Słynna angielska pisarka Jane Austen mogła zostać otruta arszenikiem. Na taki trop wpadła Lindsay Ashford, brytyjska pisarka i dziennikarka, zajmująca się historią kryminalistyki. Istnieją poważne poszlaki na poparcie tej teorii.

Jane Austen (1775-1817) to jedna z najsłynniejszych i najwybitniejszych pisarek brytyjskich. Tworzyła romanse, ukazujące życie wyższych warstw angielskiego społeczeństwa z przełomu XVIII i XIX wieku. Najważniejsze jej dzieła to "Duma i uprzedzenie" oraz "Rozważna i romantyczna". Przedwczesna śmierć pisarki, dotychczas w pełni niewyjaśniona, zrodziła szereg teorii spiskowych. Wiadomo tylko, że Austen długo chorowała, ale nie udało się dotąd określić, na jaką chorobę.

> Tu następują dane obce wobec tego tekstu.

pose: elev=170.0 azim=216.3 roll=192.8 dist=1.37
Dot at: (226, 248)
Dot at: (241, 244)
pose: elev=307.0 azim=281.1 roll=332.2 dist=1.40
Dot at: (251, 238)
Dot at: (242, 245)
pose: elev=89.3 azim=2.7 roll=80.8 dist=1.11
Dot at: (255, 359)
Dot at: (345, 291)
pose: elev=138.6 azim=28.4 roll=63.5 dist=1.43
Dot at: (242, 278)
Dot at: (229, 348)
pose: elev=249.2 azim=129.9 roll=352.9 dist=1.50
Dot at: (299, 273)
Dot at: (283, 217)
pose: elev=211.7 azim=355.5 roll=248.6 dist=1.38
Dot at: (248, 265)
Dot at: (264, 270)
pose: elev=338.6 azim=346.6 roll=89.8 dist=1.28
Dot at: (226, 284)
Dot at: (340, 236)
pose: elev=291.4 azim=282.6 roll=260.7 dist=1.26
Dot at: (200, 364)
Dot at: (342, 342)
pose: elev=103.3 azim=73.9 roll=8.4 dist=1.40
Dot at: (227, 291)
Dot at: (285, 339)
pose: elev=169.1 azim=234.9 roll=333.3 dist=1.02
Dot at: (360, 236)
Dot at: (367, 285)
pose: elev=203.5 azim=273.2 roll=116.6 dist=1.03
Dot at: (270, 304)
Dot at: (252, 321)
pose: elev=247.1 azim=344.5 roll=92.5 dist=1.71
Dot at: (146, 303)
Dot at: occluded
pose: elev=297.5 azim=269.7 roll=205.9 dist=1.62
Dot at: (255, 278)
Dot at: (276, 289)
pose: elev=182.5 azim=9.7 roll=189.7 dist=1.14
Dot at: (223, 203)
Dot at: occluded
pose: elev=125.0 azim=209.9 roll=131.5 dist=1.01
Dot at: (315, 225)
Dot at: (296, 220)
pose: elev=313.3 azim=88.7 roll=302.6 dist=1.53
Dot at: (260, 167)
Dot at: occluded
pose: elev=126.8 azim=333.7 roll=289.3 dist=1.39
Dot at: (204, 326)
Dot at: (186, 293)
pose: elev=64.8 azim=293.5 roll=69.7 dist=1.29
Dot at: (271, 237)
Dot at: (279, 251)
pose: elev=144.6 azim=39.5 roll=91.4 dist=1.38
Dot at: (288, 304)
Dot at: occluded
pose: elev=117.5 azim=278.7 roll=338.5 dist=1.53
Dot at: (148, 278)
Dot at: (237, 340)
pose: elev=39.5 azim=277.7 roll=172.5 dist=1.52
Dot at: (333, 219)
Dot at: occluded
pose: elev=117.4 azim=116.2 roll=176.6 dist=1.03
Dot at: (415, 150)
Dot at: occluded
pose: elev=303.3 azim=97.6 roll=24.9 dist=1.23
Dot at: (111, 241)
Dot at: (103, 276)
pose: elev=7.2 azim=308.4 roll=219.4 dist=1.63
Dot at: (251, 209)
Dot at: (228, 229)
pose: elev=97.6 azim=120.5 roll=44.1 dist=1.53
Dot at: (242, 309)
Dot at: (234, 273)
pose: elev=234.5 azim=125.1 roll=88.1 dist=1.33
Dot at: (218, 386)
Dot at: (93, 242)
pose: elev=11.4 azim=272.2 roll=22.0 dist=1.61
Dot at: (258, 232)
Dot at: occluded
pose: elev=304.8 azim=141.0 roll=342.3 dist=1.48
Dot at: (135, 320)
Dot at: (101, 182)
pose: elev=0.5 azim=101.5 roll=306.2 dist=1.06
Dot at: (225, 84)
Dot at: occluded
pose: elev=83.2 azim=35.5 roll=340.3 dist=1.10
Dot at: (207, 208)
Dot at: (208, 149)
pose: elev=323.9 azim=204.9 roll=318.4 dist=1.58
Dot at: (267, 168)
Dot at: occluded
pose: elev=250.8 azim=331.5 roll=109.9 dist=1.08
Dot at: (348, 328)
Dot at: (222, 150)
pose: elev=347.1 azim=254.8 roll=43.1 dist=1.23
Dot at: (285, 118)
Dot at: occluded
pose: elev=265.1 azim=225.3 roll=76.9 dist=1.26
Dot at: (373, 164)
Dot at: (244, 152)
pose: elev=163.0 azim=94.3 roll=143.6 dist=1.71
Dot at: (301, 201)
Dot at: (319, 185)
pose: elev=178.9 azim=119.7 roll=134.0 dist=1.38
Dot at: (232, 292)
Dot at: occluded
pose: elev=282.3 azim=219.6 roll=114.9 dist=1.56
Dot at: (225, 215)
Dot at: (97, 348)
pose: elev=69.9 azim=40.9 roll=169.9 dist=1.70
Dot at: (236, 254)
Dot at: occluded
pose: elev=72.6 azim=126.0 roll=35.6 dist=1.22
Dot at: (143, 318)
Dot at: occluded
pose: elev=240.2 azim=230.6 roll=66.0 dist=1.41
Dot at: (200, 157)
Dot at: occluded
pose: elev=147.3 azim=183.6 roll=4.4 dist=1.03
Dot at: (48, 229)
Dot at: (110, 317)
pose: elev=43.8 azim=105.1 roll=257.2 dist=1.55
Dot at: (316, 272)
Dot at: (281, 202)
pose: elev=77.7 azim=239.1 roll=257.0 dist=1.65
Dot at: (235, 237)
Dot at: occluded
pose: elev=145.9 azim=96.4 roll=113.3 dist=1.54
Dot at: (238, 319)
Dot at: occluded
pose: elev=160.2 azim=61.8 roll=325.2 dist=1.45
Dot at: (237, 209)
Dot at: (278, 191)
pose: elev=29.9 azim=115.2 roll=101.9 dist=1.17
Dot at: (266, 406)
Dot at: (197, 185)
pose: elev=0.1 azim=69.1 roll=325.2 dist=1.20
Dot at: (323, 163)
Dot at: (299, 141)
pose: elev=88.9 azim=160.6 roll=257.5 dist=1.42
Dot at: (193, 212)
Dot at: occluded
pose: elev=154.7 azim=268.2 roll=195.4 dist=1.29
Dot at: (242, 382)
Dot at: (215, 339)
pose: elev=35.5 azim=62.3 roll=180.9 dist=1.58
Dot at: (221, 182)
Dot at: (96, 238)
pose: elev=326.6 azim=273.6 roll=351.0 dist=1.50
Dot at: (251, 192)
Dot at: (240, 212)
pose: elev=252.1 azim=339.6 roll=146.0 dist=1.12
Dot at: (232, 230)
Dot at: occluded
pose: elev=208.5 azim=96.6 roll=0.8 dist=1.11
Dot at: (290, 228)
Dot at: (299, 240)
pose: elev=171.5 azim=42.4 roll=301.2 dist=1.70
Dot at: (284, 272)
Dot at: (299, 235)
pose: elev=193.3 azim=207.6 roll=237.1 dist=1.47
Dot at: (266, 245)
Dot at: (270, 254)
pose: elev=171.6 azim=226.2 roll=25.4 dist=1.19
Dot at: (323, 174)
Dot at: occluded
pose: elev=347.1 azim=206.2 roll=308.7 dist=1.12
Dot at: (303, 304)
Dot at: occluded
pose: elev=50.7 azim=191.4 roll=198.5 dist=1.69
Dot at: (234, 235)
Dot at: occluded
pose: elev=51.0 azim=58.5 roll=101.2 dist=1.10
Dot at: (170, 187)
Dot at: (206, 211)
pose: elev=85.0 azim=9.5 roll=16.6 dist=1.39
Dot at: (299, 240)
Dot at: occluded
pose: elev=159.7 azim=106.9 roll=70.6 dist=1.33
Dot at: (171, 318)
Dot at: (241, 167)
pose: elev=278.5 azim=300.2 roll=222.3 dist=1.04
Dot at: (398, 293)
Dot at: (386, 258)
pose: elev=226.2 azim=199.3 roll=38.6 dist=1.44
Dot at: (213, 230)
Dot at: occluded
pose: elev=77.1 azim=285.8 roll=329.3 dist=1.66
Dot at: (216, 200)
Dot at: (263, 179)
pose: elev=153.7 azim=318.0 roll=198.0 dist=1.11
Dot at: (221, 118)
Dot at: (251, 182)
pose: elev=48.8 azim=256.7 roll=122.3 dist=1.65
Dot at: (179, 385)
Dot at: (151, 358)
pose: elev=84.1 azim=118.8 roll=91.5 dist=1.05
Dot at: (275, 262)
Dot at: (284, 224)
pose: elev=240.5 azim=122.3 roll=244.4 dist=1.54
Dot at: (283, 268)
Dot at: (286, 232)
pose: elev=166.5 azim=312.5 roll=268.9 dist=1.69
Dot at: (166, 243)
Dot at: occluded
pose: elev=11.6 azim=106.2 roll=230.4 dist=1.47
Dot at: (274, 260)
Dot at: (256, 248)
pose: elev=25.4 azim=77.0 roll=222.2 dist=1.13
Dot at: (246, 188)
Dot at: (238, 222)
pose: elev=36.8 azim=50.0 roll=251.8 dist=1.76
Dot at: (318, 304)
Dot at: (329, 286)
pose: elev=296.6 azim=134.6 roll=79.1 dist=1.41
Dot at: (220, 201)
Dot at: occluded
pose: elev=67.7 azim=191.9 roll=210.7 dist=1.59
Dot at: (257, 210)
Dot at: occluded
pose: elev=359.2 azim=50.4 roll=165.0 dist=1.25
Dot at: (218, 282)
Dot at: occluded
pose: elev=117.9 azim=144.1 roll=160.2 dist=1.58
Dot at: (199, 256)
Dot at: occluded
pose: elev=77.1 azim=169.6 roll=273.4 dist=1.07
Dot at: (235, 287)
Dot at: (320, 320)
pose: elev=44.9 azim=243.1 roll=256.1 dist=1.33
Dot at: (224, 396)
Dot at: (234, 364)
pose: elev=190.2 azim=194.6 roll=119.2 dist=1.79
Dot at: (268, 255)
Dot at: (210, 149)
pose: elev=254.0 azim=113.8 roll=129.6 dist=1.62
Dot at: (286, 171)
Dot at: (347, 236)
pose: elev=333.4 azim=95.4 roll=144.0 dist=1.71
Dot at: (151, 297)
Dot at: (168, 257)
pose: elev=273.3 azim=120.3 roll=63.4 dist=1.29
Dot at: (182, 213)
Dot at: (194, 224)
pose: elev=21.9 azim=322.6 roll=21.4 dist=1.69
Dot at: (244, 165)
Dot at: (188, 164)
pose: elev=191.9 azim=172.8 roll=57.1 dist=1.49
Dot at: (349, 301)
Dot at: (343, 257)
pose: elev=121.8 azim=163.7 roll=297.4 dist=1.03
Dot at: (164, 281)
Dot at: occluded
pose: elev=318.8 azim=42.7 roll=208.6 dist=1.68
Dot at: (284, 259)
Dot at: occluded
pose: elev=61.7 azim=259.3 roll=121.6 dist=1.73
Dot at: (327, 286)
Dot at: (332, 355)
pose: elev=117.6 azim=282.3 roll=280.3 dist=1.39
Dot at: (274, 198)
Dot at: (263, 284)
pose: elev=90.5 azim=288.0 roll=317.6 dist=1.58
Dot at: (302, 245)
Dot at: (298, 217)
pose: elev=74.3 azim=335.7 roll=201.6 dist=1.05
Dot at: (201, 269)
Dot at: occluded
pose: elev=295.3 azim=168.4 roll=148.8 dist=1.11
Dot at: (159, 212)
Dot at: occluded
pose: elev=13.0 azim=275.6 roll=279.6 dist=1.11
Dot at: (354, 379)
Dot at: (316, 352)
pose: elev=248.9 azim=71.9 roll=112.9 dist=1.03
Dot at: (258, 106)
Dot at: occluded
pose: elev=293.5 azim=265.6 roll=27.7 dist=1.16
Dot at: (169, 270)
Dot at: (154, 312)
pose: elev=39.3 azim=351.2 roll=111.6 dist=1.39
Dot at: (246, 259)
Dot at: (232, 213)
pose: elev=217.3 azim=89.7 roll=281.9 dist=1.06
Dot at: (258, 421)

Lindsay Ashford przeanalizowała korespondencję pisarki z ostatnich lat jej życia i doszła do wniosku, że opisywane przez nią objawy wskazują na zatrucie arszenikiem, powszechnie stosowaną wówczas trucizną. Osoba spożywająca ją przez dłuższy czas w małych dawkach wygląda, jakby była chora, a to nie wskazuje na działania mordercy. Ponadto, Ashford dokopała się do wyniku badań kosmyku włosów Austen, sprzedanego na aukcji w 1948 roku - stwierdzono obecność arszeniku.

Z drugiej strony, Ashford i inni badacze podkreślają, że środek ten na przełomie XVIII i XIX wieku wykorzystywany był jako lek na wiele chorób, od reumatyzmu po syfilis. Być może Austen również chciała się kurować arszenikiem, co obróciło się przeciwko niej.

Pozostaje jednak podejrzane zachowanie Cassandy, siostry pisarki. Po śmierci Jane, spaliła wiele jej listów. Do dziś nie wiadomo, dlaczego.